#### Selected passage ####
I spent last week at the Open Planets Foundation Database Archiving event at the Statens Arkvier in Copenhagen. There was a good mix of people, both technical and practicioners, with some informative presentations, and it was interesting to see the different approaches to the problem.
To my mind there appeared to be two distinct classes of use case:
Preserve the database and the environment allowing authentic access to the information and any accompanying applications.
In this case the requirement is to preserve an entire system, i.e.
- Table structures, including datatypes, and relationships.
- Business logic contained in the database e.g. stored procedures, triggers, constraints, etc.
- Ideally the user accounts and permissions should be retained, to ensure authentic access.
This case appears to cry out for an emulation solution, but there are potential problems:
- Preserving a system / set of systems, complete with user permissions and accompanying applications is not trivial even for comparatively simple systems.
- The original environment may not be that sophisticated meaning extracting new value form old data may be difficult
- Preserving old systems potentially carries the overhead of retaining the required technical skills to use it, e.g. DB Admin skills, these can be expensive.
The second case is really a subset of the first:
Extract / migrate the raw data and table structure from the original database.
- The table metadata and data can be serialised into an accessible XML format, e.g. SIARD.
- Where possible stored procedures, constraints, etc. are also serialised as XML.
#### Supplied material ####
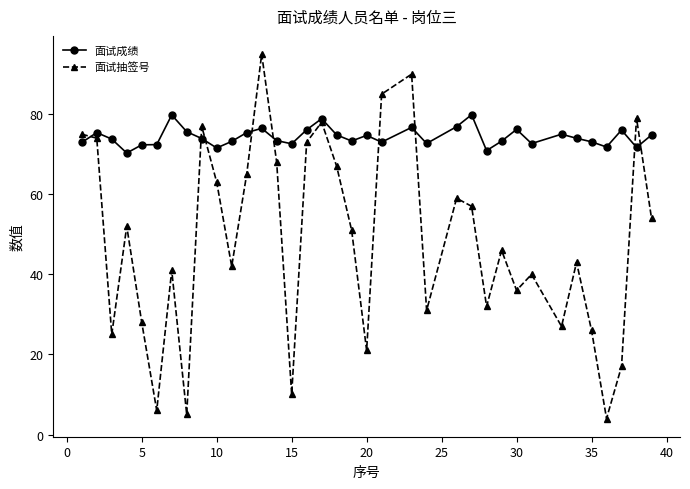

List the series in order of their overall mean, highest first.

面试成绩, 面试抽签号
####
Activity 1: According to the post on database archiving, why should user accounts and permissions ideally be retained when preserving an entire database system? Answer in one to three sentences.
Activity 2: Continue the post on database archiving from its last line.
The material has no connection to the post on database archiving.

Answer box 1: User accounts and permissions should ideally be kept so that access to the preserved information remains authentic.

Answer box 2:
- The serialised data can be loaded into a different RDBMS, or and alternative DB, to enable reuse.
While this approach is pragmatic the main drawback lies in what isn’t extracted. There will be information that can’t be migrated to a a new database, I can’t think of a single Stored Procedure dialect that doesn’t break ANSI SQL in multiple ways.
Any attempt to preserve a complex system using emulation will require a lot of bespoke work per system preserved. It’s difficult to see how much of the work involved can be generalised
The serialisation approach is more widely used. There were several demonstrations of serialisation tools given at the event. The problem is that none of the systems demonstrated used a common serialisation format. The SIARD format was used by at least two of the tools demonstrated, but in some cases the implementers had adapted the format to suit their own needs. This negates the advantage of using a common format, i.e. interoperability.
If I could pick a common format, I’d choose SIARD, it’s been in use for a few years and the format is to be submitted as a candidate ISO standard. I’ll have more to say about SIARD in a follow up post next week.